I tempi per l’Autonomia differenziata si allungano. L’approvazione del disegno di legge Calderoli in Parlamento non basta per garantire la sua rapida applicazione. Le incognite sono tante: dall’esame del Colle alle richieste di referendum o di ricorso alla consulta. Il primo punto è quello che più sarà centrale nei prossimi giorni: la valutazione del presidente della Repubblica, Sergio Mattarella. Che ha intenzione di fare con calma, di prendersi tutto il tempo necessario per valutare quello che il Quirinale definisce un “provvedimento complesso”, che per questa ragione necessita del “giusto tempo” per poter essere esaminato.
Le incognite dell’Autonomia
Gli uffici quirinalizi stanno valutando in questi giorni il provvedimento, ma la verifica è appena iniziata e i tempi saranno lunghi. C’è anche una richiesta da valutare, avanzata dai capogruppo del Movimento 5 Stelle di Camera e Senato: hanno chiesto al Colle di non firmare il provvedimento, rinviandolo alle Camere con un messaggio motivato, come dalle facoltà previste dalla Costituzione per il capo dello Stato. Questa ipotesi sembra però difficilmente percorribile, in quanto il disegno di legge sull’Autonomia attua la riforma costituzionale del Titolo V del 2001. Difficile, quindi, pensare che ci sia una violazione delle normi costituzionali, secondo questo ragionamento.
In ogni caso le preoccupazioni del Colle restano e sono anche state espresse dallo stesso Mattarella quando, più volte, ha fatto riferimento al gap tra le diverse aree del Paese. Parole pronunciate, per esempio, un paio di settimane fa quando ha spiegato che questo divario “frena lo sviluppo nazionale nel suo insieme”. In quell’occasione, ovviamente, il capo dello Stato non ha tirato in ballo direttamente l’Autonomia, ma più di qualcuno ha colto in quel messaggio una frecciatina sul ddl Calderoli. Ma quella del Colle non è l’unica incognita temporale che pesa sull’Autonomia, anche perché il Quirinale è vincolato alla promulgazione entro un mese. A fare la differenza dal punto di vista temporale, invece, sono il ricorso alla Consulta e l’eventuale referendum.
Sul primo spinge la presidente della Regione Sardegna, Alessandra Todde, che vorrebbe presentare ricorso alla Corte Costituzionale per bloccare il ddl. Sulla seconda le opzioni sono due: il ricorso di cinque consigli regionali, ma in questo caso pesano le elezioni in Emilia-Romagna con le dimissioni di Stefano Bonaccini, o la raccolta di 500mila firme, per le quali Pd, M5s, Avs, Azione e +Europa sono già pronti a mobilitarsi.
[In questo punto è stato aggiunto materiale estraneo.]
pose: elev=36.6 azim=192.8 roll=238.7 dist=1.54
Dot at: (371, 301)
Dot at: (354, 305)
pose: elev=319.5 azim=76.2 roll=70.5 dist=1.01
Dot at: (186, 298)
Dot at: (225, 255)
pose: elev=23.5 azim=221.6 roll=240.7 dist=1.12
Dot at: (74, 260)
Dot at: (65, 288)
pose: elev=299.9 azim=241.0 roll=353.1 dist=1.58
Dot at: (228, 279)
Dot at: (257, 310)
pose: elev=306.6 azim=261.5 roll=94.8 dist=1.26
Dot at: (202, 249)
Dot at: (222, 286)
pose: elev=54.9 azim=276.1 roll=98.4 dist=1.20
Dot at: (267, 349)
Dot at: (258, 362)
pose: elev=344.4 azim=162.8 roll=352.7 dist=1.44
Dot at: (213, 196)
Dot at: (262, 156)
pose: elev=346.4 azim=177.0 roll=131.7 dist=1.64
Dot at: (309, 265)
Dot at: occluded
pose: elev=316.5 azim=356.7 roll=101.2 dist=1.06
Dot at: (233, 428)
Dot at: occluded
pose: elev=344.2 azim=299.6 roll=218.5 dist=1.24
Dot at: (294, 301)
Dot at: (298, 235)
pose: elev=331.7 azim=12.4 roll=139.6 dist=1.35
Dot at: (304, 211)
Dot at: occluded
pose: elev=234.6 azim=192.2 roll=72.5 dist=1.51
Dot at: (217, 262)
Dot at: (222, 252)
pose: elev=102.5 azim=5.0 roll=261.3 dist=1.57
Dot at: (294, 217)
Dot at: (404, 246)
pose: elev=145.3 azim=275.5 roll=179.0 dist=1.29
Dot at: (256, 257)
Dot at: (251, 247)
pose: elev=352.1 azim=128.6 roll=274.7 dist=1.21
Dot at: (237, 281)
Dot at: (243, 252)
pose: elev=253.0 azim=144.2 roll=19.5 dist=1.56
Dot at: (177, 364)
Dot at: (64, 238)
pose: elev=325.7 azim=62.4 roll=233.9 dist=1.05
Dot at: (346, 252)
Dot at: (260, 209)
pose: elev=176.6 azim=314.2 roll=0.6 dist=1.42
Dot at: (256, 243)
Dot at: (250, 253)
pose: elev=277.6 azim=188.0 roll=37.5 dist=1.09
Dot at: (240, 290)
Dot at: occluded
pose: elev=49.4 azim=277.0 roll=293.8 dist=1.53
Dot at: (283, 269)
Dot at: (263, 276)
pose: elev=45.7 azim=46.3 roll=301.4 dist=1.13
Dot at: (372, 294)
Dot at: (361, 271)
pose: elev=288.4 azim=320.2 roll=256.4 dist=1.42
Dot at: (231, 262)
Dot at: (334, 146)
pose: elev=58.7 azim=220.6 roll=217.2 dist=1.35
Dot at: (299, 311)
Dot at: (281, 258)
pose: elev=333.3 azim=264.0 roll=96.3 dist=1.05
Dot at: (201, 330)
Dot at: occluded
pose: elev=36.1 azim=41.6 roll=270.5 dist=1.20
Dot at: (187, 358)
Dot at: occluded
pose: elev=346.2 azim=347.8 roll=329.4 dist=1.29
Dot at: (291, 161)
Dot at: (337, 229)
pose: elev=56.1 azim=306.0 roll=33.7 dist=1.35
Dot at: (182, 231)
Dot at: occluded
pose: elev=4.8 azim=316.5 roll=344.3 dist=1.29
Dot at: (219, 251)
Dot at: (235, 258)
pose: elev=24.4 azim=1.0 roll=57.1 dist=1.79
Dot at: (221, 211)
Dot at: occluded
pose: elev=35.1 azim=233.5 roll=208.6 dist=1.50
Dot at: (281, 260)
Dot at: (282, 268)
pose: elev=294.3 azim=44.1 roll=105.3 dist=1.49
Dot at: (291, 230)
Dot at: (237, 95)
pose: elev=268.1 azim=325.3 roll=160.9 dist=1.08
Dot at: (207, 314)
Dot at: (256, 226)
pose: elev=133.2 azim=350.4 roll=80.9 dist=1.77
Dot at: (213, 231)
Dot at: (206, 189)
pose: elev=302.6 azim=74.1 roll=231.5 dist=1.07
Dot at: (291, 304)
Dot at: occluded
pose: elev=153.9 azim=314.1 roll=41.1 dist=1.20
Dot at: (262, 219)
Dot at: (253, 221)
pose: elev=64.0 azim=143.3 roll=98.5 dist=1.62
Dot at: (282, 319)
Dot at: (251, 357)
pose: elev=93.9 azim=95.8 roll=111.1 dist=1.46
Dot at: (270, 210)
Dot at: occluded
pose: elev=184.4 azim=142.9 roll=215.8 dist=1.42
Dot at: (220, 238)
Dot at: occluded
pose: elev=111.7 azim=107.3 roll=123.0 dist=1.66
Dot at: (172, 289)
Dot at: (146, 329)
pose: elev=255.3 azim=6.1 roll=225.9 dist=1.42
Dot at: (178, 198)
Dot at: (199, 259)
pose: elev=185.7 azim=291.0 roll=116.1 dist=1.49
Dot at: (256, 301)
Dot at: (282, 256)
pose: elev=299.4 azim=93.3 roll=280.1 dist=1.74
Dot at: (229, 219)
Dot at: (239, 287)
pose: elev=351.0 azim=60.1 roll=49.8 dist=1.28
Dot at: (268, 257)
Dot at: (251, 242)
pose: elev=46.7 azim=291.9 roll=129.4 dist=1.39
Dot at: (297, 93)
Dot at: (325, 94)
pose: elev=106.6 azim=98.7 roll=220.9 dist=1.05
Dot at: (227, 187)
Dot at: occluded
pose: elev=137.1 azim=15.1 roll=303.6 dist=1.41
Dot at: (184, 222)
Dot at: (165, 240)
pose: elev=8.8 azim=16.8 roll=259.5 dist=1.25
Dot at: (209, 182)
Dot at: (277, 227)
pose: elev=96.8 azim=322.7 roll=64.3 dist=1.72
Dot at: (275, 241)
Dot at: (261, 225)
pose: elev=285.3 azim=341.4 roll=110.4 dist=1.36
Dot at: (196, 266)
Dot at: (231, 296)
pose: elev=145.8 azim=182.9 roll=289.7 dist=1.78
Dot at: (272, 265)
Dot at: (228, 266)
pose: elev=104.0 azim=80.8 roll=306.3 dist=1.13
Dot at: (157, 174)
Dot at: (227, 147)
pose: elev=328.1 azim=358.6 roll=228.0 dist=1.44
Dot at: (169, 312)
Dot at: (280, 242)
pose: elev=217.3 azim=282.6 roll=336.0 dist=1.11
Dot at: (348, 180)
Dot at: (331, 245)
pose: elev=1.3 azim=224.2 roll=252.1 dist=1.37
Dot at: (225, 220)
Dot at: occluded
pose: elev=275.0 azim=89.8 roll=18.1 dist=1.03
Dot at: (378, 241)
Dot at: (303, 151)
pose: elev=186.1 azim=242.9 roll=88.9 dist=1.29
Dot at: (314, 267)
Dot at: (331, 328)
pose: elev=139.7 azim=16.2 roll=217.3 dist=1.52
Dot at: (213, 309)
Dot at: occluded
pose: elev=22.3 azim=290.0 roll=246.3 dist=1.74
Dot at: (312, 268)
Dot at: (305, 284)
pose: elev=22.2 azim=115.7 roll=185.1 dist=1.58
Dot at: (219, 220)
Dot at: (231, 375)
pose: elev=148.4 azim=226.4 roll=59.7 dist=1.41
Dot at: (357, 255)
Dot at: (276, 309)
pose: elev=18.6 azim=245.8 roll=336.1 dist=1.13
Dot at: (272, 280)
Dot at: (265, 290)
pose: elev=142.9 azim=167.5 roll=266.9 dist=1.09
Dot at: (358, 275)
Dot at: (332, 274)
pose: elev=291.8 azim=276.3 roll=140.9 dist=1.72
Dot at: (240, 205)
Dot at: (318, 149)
In entrambi i casi i tempi si potrebbero allungare e non poco. E in più, in caso di referendum, come fa notare Giorgio Mulè (Forza Italia) se non vengono definiti i Lep e i soldi per finanziarli l’esito rischia di ritorcersi contro la maggioranza.
L’unità che non c’è
Proprio nella maggioranza si consuma un’altra partita sull’Autonomia. L’unico partito convinto resta la Lega, come dimostrano anche le parole di Luca Zaia, secondo cui questo è “l’ultimo treno che passa per l’Italia”. Non sembra pensarla così Fratelli d’Italia, che accoglie la riforma con freddezza ma si “accontenta” dello scambio con il premierato. Mentre sono esplicite le insofferenze di Forza Italia. Dopo le proteste del presidente della Regione Calabria, Roberto Occhiuto, gli azzurri ora puntano sull’istituzione di un Osservatorio per offrire più garanzie al Sud. Il leader di Fi, Antonio Tajani, parla della “esigenza di rassicurare” il Sud e non possono bastare gli ordini del giorno approvati in Parlamento. Alla fine, considerando le divergenze nella maggioranza, i tempi lunghi sembrano far felici tutti. Soprattutto nel governo.